Pour contrer le piratage des longs métrages qu'il distribue au Canada, Alliance Film a conclu récemment une entente avec Apple qui permettra aux internautes de télécharger dès les premiers mois de 2009 les films québécois, européens et doublés en français distribués ici par Alliance Vivafilm. Les cinéphiles peuvent déjà louer et acheter des films de langue anglaise (tel Sex and the City) en tapant www.itunes.ca.

L'annonce de cette entente a été faite par Patrick Roy, président et chef de la direction d'Alliance Vivafilm, au cours d'une conférence organisée par Infopresse hier à Montréal. «Nous devons nous réinventer, comme l'industrie de la musique», affirme Roy.

 

De quelle façon Apple et Alliance se partagent-elles les revenus des ventes et locations en ligne de films? «Disons que c'est équitable pour nous, que c'est juste comme entente, répond Patrick Roy.

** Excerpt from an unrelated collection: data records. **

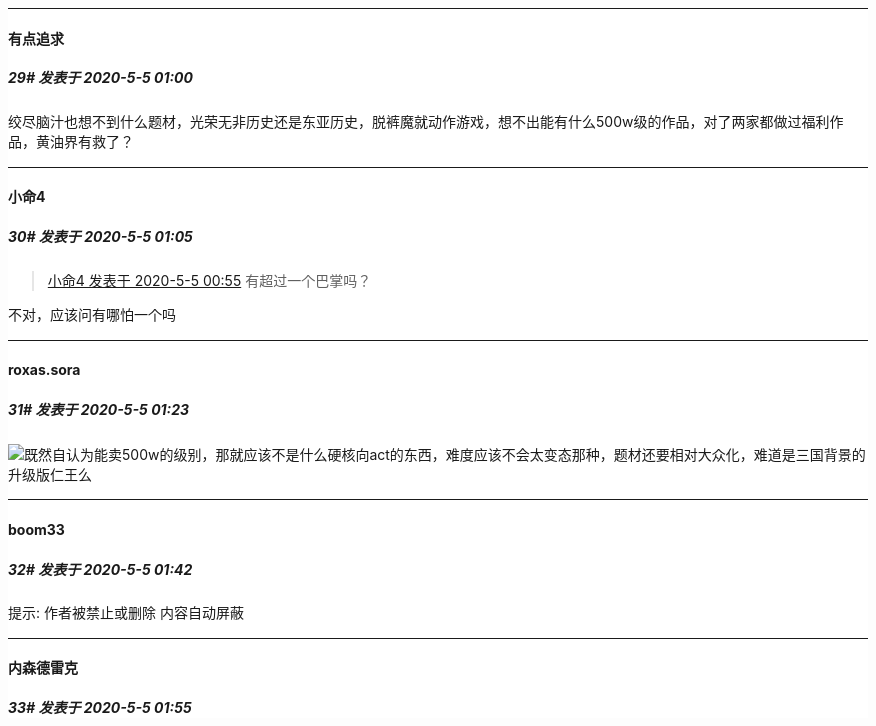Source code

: 





-----

####  有点追求  
##### 29#       发表于 2020-5-5 01:00




绞尽脑汁也想不到什么题材，光荣无非历史还是东亚历史，脱裤魔就动作游戏，想不出能有什么500w级的作品，对了两家都做过福利作品，黄油界有救了？







-----

####  小命4  
##### 30#       发表于 2020-5-5 01:05



<blockquote><a href="httphttps://bbs.saraba1st.com/2b/forum.php?mod=redirect&amp;goto=findpost&amp;pid=47305256&amp;ptid=1932529" target="_blank">小命4 发表于 2020-5-5 00:55</a>
 有超过一个巴掌吗？</blockquote>
不对，应该问有哪怕一个吗







-----

####  roxas.sora  
##### 31#       发表于 2020-5-5 01:23



<img src="https://static.saraba1st.com/image/smiley/face2017/019.png" referrerpolicy="no-referrer">既然自认为能卖500w的级别，那就应该不是什么硬核向act的东西，难度应该不会太变态那种，题材还要相对大众化，难道是三国背景的升级版仁王么







-----

####  boom33  
##### 32#       发表于 2020-5-5 01:42

提示: 作者被禁止或删除 内容自动屏蔽



-----

####  内森德雷克  
##### 33#       发表于 2020-5-5 01:55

Apple tient compte du marché local.»

Depuis deux ans, Alliance Vivafilm se tourne de plus en plus vers l'internet pour la promotion des films que l'entreprise distribue. «On a mis du temps à prendre le tournant», avoue Patrick Roy. Les premiers essais ont été faits à la veille de la sortie en salle de Bon Cop, Bad Cop. Un clip dans lequel on voyait deux policiers se battre devant des gars filmant la scène avait alors été lancé sur le web. «On espérait, avec ce clip, créer un scandale et ouvrir le bulletin de nouvelles de Radio-Canada! Ça ne s'est pas produit, mais le film a été vu par des milliers de personnes.»

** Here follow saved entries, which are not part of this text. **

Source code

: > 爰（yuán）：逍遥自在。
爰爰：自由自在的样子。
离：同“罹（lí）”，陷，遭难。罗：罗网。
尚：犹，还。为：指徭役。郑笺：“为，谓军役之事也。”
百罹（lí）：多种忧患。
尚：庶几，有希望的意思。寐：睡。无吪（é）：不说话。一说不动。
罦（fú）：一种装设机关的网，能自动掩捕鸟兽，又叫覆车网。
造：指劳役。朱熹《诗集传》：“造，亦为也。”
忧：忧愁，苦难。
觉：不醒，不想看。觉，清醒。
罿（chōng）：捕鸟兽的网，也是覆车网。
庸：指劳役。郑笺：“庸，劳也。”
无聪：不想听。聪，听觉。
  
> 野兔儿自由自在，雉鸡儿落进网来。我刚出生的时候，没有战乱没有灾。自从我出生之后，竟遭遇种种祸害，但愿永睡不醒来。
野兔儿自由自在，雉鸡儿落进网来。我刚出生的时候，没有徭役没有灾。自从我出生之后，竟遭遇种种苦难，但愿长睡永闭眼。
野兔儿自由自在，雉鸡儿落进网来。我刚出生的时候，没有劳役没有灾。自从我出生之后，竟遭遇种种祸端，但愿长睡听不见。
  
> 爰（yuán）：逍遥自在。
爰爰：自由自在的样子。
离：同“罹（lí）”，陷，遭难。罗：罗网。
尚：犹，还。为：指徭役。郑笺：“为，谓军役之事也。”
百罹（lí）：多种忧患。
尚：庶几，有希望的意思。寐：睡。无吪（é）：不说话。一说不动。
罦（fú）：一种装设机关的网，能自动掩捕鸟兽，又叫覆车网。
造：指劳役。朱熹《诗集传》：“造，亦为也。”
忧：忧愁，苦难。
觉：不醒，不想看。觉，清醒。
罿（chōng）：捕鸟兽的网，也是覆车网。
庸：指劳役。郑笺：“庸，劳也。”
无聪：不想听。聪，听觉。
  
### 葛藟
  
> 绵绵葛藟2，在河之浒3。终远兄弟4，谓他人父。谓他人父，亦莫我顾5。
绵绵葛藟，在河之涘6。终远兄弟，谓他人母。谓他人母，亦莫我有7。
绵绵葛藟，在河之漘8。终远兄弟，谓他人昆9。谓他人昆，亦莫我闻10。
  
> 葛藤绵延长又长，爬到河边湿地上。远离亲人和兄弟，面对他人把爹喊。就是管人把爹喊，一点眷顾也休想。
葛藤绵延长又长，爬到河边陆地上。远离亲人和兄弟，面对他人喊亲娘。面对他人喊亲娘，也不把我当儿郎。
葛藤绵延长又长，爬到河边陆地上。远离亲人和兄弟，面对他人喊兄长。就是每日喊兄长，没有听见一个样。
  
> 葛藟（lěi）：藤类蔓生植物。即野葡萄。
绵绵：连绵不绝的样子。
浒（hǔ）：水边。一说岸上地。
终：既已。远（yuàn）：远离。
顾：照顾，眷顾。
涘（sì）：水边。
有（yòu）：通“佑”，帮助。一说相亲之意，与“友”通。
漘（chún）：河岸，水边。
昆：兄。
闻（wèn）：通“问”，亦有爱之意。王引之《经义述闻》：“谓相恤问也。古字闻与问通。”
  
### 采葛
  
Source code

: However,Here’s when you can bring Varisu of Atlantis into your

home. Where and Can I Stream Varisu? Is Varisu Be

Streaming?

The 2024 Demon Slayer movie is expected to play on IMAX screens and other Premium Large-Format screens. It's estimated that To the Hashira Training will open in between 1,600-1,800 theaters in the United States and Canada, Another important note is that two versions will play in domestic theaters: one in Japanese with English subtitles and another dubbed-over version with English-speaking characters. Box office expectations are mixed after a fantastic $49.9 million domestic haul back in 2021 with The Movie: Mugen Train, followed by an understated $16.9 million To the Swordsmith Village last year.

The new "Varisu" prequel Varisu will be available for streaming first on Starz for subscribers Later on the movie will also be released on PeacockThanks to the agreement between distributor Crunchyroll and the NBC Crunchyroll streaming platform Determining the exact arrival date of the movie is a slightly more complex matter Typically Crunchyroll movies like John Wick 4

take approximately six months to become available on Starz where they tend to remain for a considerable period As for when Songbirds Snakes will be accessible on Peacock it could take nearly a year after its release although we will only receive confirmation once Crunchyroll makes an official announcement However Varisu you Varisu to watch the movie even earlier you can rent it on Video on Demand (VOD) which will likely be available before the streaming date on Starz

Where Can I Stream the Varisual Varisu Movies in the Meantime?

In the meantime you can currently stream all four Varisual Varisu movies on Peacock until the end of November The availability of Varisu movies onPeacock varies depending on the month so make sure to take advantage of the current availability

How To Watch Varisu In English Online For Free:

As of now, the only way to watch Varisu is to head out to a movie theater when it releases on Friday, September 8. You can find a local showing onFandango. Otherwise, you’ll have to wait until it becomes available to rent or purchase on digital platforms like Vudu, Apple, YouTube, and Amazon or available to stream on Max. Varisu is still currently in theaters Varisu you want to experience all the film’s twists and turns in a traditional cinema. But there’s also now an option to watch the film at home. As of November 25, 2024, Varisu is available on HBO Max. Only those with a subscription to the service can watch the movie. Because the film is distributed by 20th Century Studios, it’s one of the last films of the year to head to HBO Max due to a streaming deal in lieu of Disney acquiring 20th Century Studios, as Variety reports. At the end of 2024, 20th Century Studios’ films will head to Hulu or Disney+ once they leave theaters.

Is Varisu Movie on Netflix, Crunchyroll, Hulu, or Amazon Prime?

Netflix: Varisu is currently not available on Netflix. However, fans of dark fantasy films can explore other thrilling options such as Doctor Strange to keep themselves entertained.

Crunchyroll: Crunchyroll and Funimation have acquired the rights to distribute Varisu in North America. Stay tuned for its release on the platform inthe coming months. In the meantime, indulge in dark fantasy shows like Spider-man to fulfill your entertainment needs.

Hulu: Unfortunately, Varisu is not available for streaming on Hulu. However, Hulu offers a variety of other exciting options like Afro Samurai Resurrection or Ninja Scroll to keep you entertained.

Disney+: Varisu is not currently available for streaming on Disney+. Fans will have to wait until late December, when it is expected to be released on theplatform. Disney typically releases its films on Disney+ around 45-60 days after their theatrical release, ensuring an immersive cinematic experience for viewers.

Rapidement, les achats publicitaires sur l'internet ont augmenté. «On maquille maintenant des sites aux couleurs des gros films arrivant en salle et on lance tous nos concours sur le site d'Alliance, explique Patrick Roy. Pour Cruising Bar 2, par exemple, on a fait une offensive Facebook. On n'a toutefois pas attiré le nombre de membres souhaités, à cause du manque de budget notamment. Mais quelques médias s'y sont inscrits et en ont parlé.»

Pour se démarquer dans un marché saturé, le président d'Alliance Vivafilm admet qu'on ne peut plus se contenter d'une campagne promotionnelle traditionnelle (affichage sur des panneaux géants le long des autoroutes, par exemple). Mais malgré la diversification dans les méthodes de promotion des nouveaux films, les recettes au box-office québécois continuent de fléchir, depuis 2005. De 2003 à 2007, les revenus sont passés de 207 millions à 181 millions, alors qu'en Amérique du Nord, ils ont grimpé de 9,17 milliards à 9,63 milliards. «On doit se pencher sur le phénomène, juge Patrick Roy. C'est difficile pour l'instant de dire pourquoi les revenus baissent ici. Nous avons quand même des pistes de réflexion. Le prix des billets de cinéma a augmenté partout en Amérique du Nord, alors qu'au Québec, il est stable depuis trois ans. Par ailleurs, est-ce que l'offre culturelle au Québec est plus importante qu'ailleurs? La prolifération de festivals gratuits l'été à Montréal et en région pousse peut-être moins les gens à aller au cinéma.»

Patrick Roy pointe aussi la mise en marché particulière au Québec pour expliquer la baisse. «Elle se fait de façon instinctive, plus qu'analytique ici. Alors qu'aux États-Unis, grâce à ce qu'on appelle le tracking, on peut retravailler en cours de route la campagne publicitaire d'un film qui n'attire pas autant de gens que prévu en salle. Ce système, appliqué au Québec, nous permettrait peut-être de renverser la vapeur. Ici, on se ferme les yeux quand on lance un film. Il arrive donc qu'on ait de mauvaises surprises.»